[Opening Document text section]

ELECTION-RELATED spending may boost the Philippine economy’s growth momentum this year, with media, advertising and services sectors seen benefiting the most, according to economists.
“In previous elections, election-related spending would spur the economy and an estimate of about 0.5% to 1% is usually added onto annual economic growth,” UnionBank of the Philippines, Inc. Chief Economist Ruben Carlo O. Asuncion said in an e-mail. “I suspect the impact may be the same on an annual basis.”
Economic managers expect gross domestic product (GDP) to expand by 7-9% this year, after growing by 5.7% in 2021.
The gradual reopening of the economy, plus election-related spending, is expected to boost household consumption this year. However, higher oil and commodity prices may dampen consumers’ willingness to spend.
Mr. Asuncion said businesses involved in printing campaign materials and advertising usually benefit from election spending.
“Accommodation and transport sectors also get a fair share of election-related revenues,” he added.
Ateneo de Manila University Economics Professor Leonardo A. Lanzona said in a Viber message that there would be short-term gains in GDP for the services sector.

[Closing Document text section]
[Opening Information supplied section]

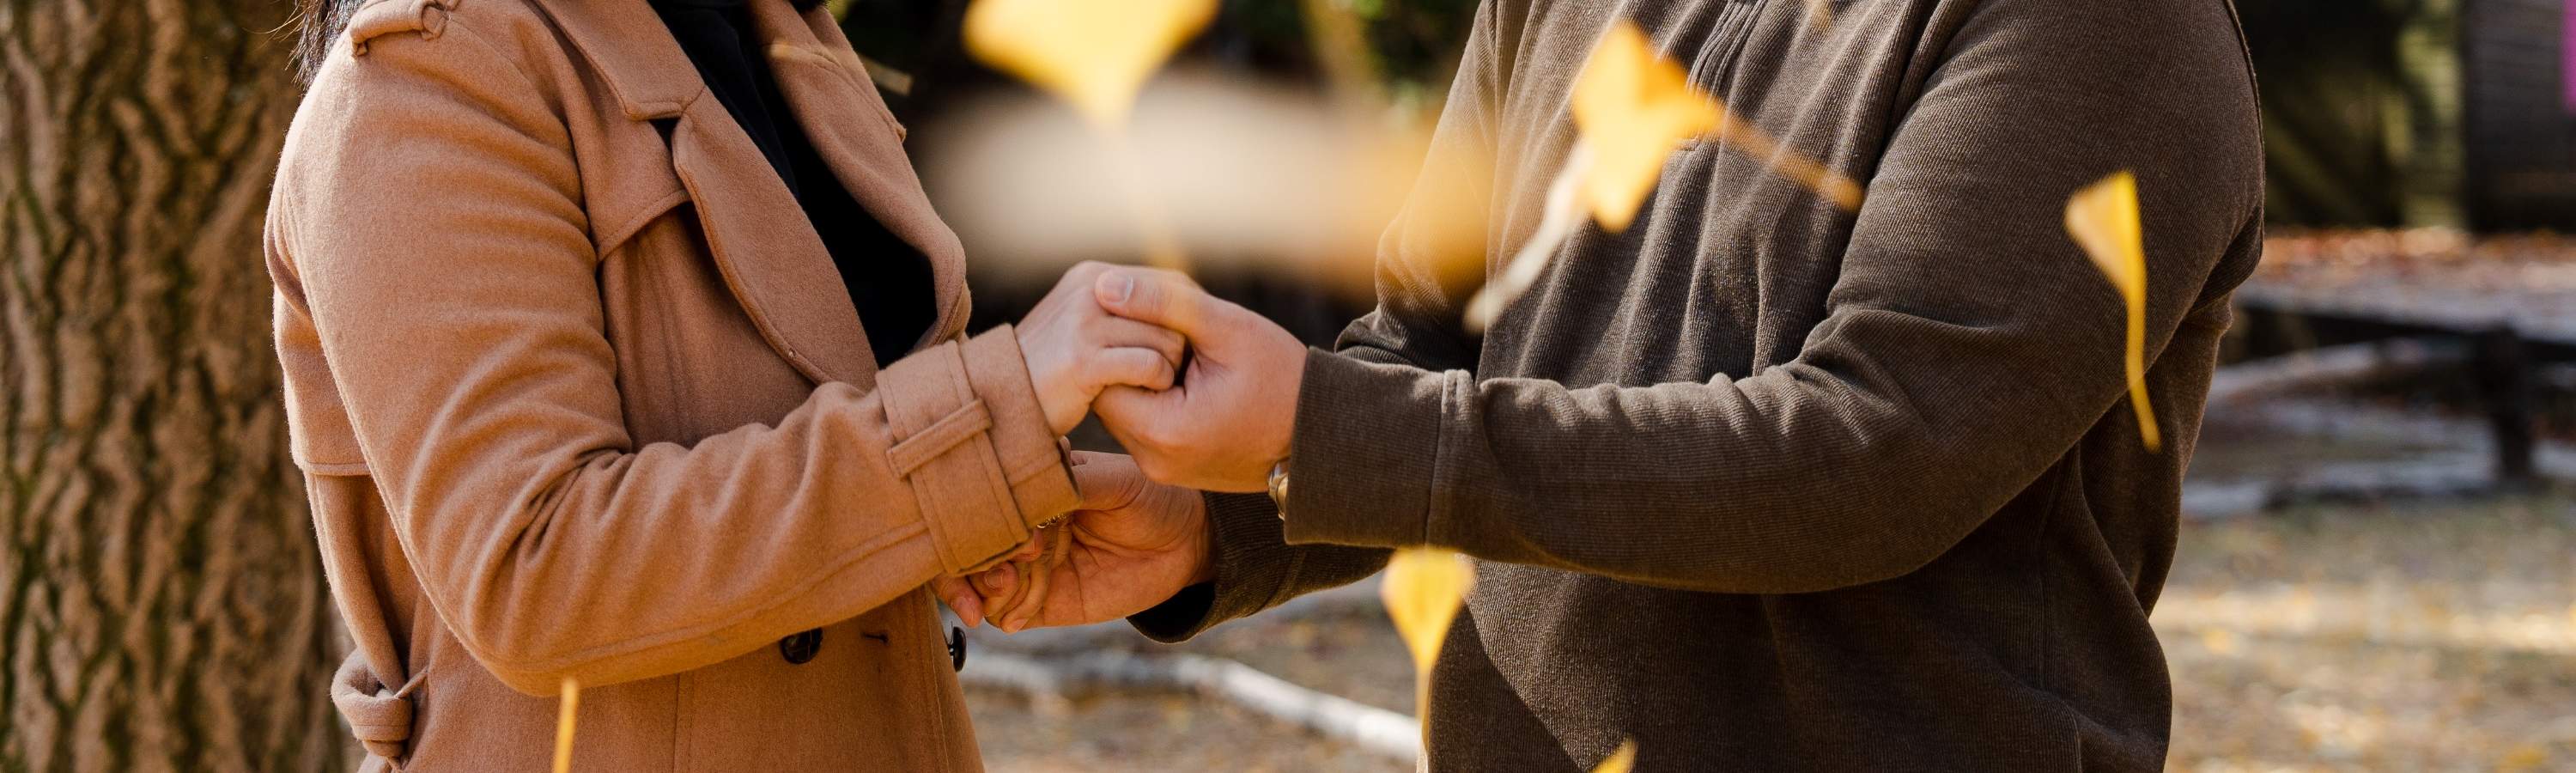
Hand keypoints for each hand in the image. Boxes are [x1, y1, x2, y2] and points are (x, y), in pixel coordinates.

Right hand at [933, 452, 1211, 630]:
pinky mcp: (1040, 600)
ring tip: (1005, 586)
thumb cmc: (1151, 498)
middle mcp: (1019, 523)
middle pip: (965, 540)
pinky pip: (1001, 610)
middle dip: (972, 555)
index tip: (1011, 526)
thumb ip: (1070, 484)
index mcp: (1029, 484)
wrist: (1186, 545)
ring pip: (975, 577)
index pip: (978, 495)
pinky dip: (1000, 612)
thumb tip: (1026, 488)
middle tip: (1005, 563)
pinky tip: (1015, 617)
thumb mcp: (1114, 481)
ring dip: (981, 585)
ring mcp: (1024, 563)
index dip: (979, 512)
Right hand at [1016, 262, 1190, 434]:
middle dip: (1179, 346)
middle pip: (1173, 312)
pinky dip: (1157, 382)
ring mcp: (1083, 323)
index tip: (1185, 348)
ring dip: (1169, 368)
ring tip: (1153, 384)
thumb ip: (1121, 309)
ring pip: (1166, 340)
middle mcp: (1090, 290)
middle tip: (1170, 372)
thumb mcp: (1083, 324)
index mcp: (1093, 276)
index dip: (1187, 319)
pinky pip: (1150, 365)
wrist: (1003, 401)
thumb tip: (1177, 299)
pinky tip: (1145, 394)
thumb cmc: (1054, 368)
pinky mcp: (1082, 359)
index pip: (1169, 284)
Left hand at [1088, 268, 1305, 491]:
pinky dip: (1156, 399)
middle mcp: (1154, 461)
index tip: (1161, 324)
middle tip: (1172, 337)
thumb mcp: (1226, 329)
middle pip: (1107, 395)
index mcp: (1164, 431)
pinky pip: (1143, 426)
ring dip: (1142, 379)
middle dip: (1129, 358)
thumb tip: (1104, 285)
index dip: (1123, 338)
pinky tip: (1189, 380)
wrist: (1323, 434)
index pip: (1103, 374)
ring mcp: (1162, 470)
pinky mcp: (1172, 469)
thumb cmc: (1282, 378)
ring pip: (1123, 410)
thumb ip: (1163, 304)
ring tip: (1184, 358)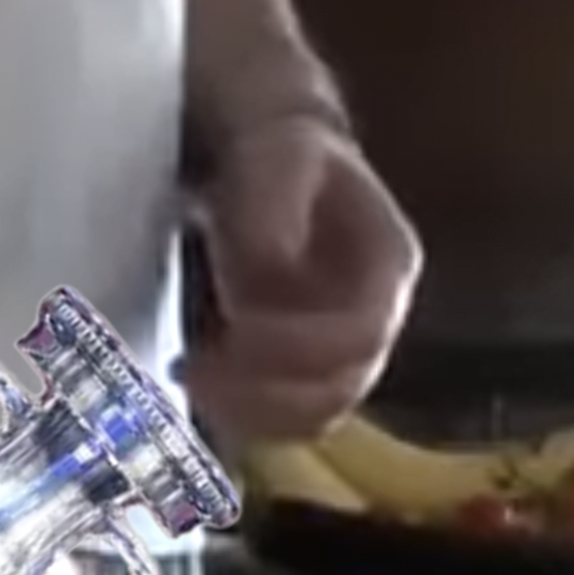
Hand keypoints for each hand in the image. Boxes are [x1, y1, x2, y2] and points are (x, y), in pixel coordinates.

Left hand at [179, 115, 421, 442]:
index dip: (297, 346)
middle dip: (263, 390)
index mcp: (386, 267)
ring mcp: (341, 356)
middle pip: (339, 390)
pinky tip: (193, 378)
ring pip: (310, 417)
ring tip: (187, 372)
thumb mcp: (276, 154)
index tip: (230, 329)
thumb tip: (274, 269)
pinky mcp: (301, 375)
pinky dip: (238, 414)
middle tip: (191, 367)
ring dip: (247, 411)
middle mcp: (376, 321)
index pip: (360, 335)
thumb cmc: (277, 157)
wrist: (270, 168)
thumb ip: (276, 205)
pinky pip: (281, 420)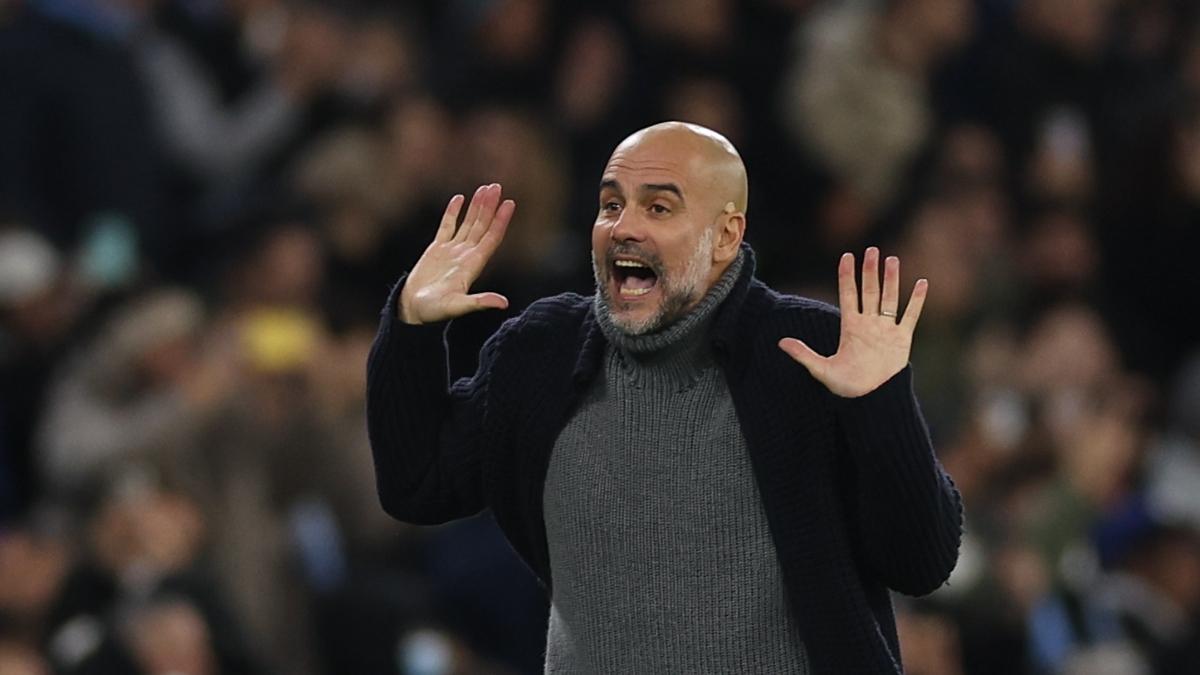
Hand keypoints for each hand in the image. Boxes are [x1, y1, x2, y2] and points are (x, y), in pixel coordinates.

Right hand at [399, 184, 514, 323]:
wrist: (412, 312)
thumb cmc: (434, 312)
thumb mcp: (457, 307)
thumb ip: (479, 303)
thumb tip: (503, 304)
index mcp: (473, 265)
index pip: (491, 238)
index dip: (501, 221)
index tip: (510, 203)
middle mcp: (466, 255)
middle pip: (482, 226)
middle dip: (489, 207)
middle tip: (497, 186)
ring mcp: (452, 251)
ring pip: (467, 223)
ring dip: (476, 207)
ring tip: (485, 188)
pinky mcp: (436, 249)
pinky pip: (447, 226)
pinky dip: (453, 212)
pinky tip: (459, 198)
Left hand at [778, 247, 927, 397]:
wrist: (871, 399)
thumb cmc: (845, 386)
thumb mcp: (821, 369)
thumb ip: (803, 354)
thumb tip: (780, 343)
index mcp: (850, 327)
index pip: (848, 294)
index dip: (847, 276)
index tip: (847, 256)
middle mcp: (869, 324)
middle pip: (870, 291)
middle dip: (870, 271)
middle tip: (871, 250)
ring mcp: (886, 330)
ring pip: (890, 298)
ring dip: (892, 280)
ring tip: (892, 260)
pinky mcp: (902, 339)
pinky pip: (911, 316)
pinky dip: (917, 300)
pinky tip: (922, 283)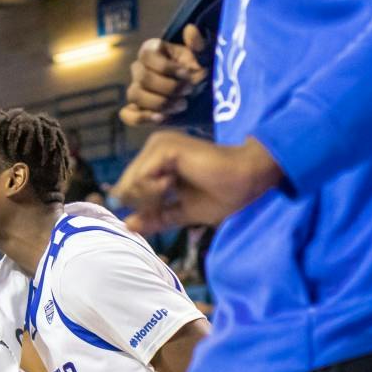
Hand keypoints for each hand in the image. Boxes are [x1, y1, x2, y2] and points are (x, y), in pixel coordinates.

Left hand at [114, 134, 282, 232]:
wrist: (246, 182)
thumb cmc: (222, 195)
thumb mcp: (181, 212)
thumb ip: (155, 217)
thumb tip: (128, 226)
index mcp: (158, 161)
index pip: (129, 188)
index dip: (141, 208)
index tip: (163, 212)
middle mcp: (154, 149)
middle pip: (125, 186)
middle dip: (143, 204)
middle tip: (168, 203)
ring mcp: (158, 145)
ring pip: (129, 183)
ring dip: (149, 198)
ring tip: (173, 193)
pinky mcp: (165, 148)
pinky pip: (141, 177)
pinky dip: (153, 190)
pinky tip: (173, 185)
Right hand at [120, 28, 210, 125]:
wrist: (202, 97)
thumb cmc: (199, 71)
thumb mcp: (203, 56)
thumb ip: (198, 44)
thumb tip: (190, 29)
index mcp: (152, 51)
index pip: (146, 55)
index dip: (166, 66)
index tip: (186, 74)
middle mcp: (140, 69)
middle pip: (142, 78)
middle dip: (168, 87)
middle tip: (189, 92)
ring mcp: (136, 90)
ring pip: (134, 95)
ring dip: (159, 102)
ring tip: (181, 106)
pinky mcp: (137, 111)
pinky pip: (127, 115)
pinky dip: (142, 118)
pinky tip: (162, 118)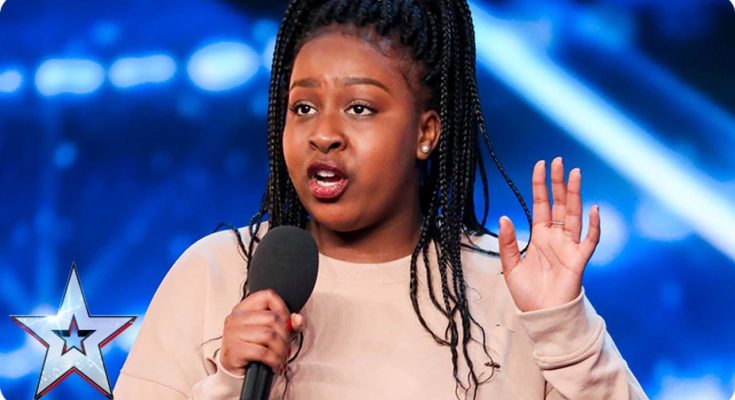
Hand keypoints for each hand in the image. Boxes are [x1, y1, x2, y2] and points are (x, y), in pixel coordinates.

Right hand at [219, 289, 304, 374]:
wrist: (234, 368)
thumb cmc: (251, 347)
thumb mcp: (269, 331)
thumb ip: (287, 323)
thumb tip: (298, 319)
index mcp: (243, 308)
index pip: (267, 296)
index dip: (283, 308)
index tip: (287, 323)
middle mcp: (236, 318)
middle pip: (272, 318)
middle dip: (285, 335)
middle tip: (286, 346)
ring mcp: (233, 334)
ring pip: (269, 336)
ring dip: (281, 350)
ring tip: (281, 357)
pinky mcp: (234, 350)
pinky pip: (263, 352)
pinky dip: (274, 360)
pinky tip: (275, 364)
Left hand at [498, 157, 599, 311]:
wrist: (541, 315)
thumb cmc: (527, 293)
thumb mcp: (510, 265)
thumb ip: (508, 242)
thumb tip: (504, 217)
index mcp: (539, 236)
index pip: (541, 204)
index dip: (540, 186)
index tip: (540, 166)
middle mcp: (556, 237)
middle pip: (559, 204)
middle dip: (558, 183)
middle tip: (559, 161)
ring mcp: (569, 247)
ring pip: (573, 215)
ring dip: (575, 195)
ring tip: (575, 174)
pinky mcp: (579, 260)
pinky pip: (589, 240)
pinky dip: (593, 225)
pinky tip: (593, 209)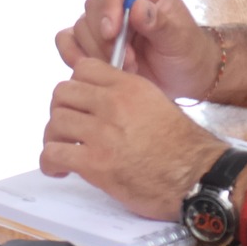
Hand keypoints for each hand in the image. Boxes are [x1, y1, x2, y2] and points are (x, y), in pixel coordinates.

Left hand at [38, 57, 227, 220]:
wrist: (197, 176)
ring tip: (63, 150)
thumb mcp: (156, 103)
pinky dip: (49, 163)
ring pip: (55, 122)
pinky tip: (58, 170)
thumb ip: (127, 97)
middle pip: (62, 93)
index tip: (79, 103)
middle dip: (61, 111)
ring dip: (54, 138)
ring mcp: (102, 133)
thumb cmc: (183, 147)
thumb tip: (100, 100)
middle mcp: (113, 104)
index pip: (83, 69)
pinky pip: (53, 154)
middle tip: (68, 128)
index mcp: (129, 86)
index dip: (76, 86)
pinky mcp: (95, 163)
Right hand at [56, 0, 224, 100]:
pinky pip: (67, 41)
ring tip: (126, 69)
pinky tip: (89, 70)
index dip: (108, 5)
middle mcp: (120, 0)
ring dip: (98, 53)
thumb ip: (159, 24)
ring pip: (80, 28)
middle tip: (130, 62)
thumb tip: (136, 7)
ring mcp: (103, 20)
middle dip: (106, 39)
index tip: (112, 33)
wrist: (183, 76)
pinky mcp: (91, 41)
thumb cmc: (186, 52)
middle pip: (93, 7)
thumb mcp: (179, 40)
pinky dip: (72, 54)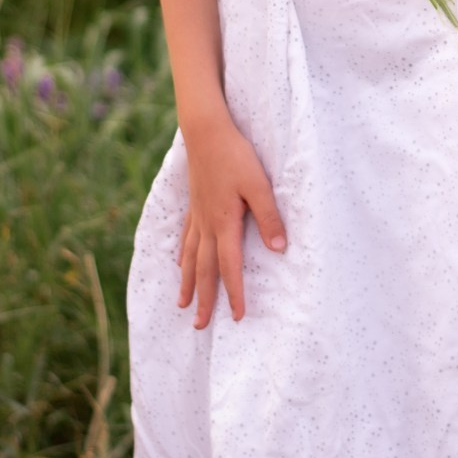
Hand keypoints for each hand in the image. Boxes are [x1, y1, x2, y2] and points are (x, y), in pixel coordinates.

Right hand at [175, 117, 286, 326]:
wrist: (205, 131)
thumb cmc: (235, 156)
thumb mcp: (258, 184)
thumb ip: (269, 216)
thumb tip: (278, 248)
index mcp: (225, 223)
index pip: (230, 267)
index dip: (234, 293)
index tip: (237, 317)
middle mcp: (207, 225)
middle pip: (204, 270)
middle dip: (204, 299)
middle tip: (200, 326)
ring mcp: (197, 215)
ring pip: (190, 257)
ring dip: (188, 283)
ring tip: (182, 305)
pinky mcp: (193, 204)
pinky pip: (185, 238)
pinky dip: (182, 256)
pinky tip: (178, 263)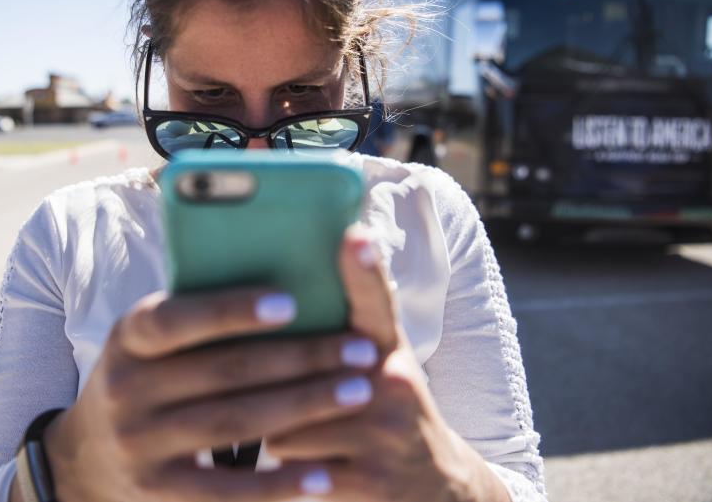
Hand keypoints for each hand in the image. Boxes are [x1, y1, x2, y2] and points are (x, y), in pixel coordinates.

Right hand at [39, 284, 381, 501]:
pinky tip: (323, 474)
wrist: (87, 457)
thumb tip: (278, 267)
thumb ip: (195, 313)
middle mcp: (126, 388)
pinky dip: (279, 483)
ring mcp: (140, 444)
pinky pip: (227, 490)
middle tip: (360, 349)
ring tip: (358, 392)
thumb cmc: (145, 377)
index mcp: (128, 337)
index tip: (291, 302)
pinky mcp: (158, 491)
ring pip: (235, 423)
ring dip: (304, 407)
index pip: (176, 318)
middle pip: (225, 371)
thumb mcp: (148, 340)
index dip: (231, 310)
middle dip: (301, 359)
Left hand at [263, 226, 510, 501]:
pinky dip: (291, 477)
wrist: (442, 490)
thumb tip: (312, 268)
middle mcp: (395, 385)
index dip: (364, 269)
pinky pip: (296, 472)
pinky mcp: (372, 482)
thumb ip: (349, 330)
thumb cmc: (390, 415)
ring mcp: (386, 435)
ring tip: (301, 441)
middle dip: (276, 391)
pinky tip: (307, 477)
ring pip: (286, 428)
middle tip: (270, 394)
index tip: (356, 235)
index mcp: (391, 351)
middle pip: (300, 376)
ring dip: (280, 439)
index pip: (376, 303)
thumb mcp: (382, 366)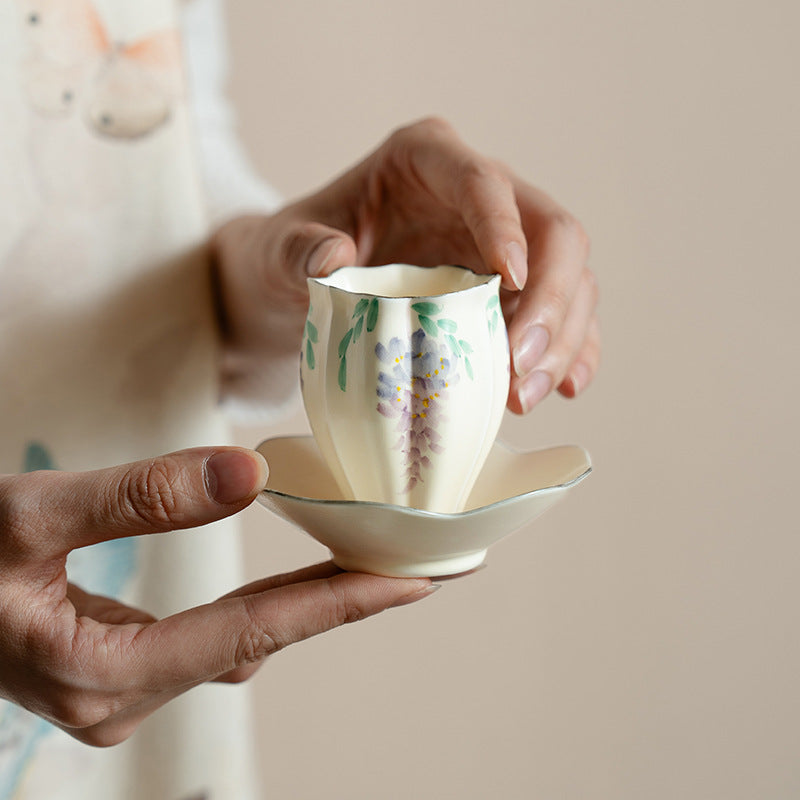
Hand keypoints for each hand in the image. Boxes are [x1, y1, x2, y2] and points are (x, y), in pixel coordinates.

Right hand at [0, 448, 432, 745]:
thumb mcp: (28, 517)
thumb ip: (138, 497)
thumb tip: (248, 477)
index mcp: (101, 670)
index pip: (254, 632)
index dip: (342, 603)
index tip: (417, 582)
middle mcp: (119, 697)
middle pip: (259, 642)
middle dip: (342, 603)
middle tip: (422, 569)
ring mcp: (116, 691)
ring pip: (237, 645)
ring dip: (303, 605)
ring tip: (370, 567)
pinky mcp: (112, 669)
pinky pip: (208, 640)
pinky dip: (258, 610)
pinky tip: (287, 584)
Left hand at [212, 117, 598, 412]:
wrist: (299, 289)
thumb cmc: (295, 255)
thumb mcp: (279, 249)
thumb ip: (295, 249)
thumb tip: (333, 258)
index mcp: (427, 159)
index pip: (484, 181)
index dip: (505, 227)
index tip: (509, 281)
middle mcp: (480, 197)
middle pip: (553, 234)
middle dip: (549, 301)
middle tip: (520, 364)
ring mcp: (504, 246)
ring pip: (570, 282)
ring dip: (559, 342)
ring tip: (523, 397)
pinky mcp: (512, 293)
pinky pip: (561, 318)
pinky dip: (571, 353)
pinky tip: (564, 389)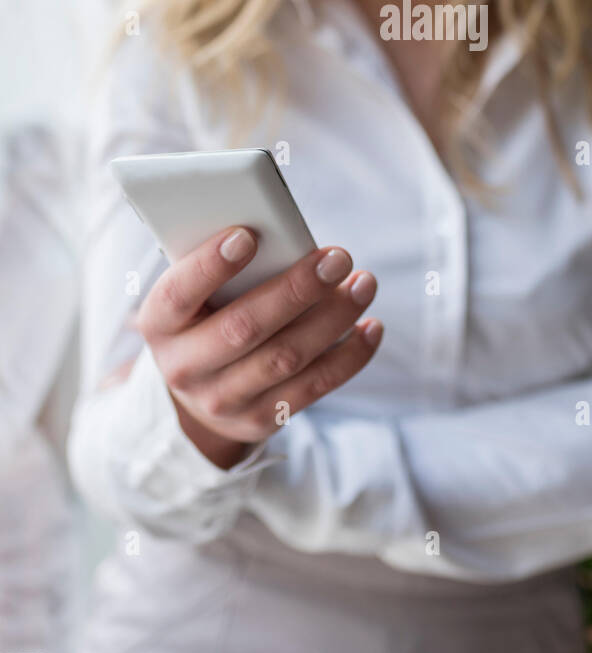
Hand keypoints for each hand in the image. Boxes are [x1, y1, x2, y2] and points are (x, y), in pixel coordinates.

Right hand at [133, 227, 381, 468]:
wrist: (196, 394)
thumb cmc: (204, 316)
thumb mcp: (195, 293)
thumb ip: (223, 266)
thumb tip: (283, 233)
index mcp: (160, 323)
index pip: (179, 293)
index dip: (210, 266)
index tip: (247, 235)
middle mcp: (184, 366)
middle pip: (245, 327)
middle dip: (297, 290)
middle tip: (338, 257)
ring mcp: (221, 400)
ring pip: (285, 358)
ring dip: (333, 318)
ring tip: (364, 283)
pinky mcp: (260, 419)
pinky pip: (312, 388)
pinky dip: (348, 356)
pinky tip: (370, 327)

[Closing Information supplied section]

Translate this sentence from the election spending article into Spanish: "Mr. Asuncion said businesses involved in printing campaign materials and advertising usually benefit from election spending." The material has no connection to the article on election spending.

### [Output]
El Sr. Asuncion dijo que las empresas dedicadas a la impresión de materiales de campaña y a la publicidad suelen beneficiarse del gasto electoral.